Ponadto do kosztów dochodzi również czynsz, opłata za prąd, gaz, wodę, internet oraz Netflixa. Jak możecie się domyślić, przychód od dochodu w tym przypadku różni się diametralnie. Co prawda część kosztów możemy sobie odliczyć od podatku, ale zdarza się, że pojawiają się również nieplanowane koszty. Czasem trzeba coś naprawić, coś dokupić. Warto pamiętać również o tym, że zazwyczaj kupujemy mieszkanie w stanie deweloperskim, które trzeba jeszcze wyremontować, umeblować, wyposażyć. To również są koszty rzędu kilkudziesięciu tysięcy złotych.
Wiele osób, które wynajmuje swoje mieszkania, dodatkowo prowadzi stronę internetową z rezerwacjami lub umieszcza ofertę na Airbnb czy Bookingu. To również są koszty.

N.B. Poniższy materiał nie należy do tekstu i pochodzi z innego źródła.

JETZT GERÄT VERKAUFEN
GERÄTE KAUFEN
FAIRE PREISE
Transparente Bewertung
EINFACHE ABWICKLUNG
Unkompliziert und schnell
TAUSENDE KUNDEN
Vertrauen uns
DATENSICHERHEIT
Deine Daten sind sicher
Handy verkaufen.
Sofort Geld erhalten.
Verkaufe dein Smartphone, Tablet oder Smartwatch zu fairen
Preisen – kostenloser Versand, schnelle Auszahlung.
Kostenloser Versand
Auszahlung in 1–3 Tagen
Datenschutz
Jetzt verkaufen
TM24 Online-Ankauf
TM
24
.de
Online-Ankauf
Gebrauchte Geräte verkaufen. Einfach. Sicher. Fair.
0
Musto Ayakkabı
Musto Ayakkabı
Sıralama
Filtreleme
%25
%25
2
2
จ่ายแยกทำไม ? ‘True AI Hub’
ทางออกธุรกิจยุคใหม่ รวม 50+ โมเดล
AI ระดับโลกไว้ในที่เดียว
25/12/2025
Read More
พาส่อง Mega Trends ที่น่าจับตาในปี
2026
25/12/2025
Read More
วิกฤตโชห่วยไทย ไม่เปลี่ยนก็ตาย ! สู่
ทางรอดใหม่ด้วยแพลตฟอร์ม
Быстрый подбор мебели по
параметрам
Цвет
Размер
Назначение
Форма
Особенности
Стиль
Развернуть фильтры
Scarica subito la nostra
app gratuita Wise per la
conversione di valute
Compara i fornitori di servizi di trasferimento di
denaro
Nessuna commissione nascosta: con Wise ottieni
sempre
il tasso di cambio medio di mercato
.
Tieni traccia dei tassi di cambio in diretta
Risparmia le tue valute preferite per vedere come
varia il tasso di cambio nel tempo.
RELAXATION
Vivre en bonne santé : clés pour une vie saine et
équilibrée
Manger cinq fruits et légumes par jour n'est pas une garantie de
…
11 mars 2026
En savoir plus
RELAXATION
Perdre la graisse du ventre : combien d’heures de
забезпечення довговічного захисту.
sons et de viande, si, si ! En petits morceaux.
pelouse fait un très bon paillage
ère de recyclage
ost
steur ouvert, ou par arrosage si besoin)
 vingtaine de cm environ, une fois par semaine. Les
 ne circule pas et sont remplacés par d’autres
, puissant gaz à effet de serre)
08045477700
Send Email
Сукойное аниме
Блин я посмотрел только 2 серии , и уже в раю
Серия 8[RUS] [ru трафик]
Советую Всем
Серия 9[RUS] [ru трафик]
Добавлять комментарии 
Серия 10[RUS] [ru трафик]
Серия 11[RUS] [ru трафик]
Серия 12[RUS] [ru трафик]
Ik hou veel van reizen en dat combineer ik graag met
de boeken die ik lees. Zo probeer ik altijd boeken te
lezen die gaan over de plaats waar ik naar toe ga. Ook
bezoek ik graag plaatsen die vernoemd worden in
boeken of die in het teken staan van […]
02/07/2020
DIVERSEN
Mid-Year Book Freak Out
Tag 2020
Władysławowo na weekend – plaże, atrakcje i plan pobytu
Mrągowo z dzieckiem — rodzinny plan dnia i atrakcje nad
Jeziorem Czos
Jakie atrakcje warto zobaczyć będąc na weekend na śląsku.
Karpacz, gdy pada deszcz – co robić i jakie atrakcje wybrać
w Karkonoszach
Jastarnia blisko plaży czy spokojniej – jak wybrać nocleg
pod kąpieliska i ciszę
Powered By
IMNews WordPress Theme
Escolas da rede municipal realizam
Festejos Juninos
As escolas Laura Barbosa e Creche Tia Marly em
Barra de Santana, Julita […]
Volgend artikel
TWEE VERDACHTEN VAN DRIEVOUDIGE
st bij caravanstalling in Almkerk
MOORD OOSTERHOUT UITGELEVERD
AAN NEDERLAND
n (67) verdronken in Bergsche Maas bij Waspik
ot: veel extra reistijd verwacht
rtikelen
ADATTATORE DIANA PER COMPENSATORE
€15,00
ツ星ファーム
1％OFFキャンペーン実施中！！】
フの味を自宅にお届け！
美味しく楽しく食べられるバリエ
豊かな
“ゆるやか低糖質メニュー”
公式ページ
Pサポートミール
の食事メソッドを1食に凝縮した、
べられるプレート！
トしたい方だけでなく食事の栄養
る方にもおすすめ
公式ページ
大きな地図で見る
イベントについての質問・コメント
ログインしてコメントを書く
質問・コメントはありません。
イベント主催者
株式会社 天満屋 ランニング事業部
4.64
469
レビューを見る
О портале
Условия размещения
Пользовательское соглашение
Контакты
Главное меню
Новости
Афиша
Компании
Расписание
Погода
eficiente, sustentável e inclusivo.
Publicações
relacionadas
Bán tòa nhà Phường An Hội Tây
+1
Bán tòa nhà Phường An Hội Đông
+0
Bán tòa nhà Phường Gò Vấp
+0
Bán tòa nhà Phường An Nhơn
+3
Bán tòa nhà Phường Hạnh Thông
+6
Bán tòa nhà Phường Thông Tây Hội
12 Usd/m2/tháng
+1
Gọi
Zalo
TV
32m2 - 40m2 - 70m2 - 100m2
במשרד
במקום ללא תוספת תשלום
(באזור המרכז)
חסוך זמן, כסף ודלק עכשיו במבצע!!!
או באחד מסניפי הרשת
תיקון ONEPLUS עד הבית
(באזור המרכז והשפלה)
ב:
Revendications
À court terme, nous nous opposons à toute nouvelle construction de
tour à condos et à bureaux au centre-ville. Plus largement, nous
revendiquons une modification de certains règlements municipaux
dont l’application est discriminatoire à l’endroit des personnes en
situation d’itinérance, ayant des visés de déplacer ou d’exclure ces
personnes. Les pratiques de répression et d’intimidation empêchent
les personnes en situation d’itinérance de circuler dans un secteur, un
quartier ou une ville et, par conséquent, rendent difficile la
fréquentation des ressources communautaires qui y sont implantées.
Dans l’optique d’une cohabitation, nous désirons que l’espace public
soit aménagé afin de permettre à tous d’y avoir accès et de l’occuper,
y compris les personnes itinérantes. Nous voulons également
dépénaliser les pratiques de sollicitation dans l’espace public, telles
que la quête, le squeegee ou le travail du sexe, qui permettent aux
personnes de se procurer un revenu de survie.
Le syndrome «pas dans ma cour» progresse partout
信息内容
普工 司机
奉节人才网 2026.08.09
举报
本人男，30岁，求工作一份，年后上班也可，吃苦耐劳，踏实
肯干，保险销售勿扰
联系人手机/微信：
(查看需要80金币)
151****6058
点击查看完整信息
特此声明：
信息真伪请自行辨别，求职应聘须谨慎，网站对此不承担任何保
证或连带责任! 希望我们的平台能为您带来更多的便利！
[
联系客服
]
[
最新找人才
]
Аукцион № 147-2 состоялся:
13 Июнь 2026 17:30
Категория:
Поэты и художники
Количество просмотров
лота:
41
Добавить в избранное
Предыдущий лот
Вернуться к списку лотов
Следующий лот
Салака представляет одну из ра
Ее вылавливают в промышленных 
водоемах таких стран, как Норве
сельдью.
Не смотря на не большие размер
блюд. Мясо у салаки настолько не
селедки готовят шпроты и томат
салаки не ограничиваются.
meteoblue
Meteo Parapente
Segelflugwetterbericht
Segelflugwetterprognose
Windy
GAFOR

Jak widać, zarabianie na wynajmie mieszkania jest kuszącą opcją, ale warto wiedzieć, co się w tym wiąże – jakie są koszty, jakie są formy opodatkowania itp. Mimo wszystko ten sposób zarabiania jest jednym z najkorzystniejszych sposobów na zdobywanie dochodu pasywnego. Jednak aby utrzymywać się z wynajmu i leżeć, i pachnieć, trzeba byłoby mieć nieco więcej mieszkań na wynajem.
2 komentarze
Ewelina
2 października 2019 at 12:30Nie zgadzam się ze stwierdzeniem, że w przypadku mieszkania na kredyt zaczynasz zarabiać dopiero po jego spłacie. Faktycznie, jeśli chodzi o dodatkowe pieniądze w każdy miesiąc to ich nie dostaniesz. Ale zyskujesz kapitał. Przecież kupujesz mieszkanie za czyjeś pieniądze (bank) i de facto kto inny je spłaca (wczasowicze), a na koniec własność mieszkania pozostanie Twoja więc zyskujesz mieszkanie bez angażowania swoich pieniędzy (lub z niewielkim zaangażowaniem).
Michał
21 kwietnia 2020 at 11:34Dokładnie tak, poza tym w wielu przypadkach rata hipoteki jest kilkaset złotych niższa niż dochody z wynajmu a mieszkanie można odsprzedać nawt 15-20% drożej w przeciągu 15 miesiący od zakupu.
Nie jest to specjalnie nic trudnego – grunt to wybrać dobrą lokalizację. Wtedy cena obroni się sama niezależnie od warunków rynkowych.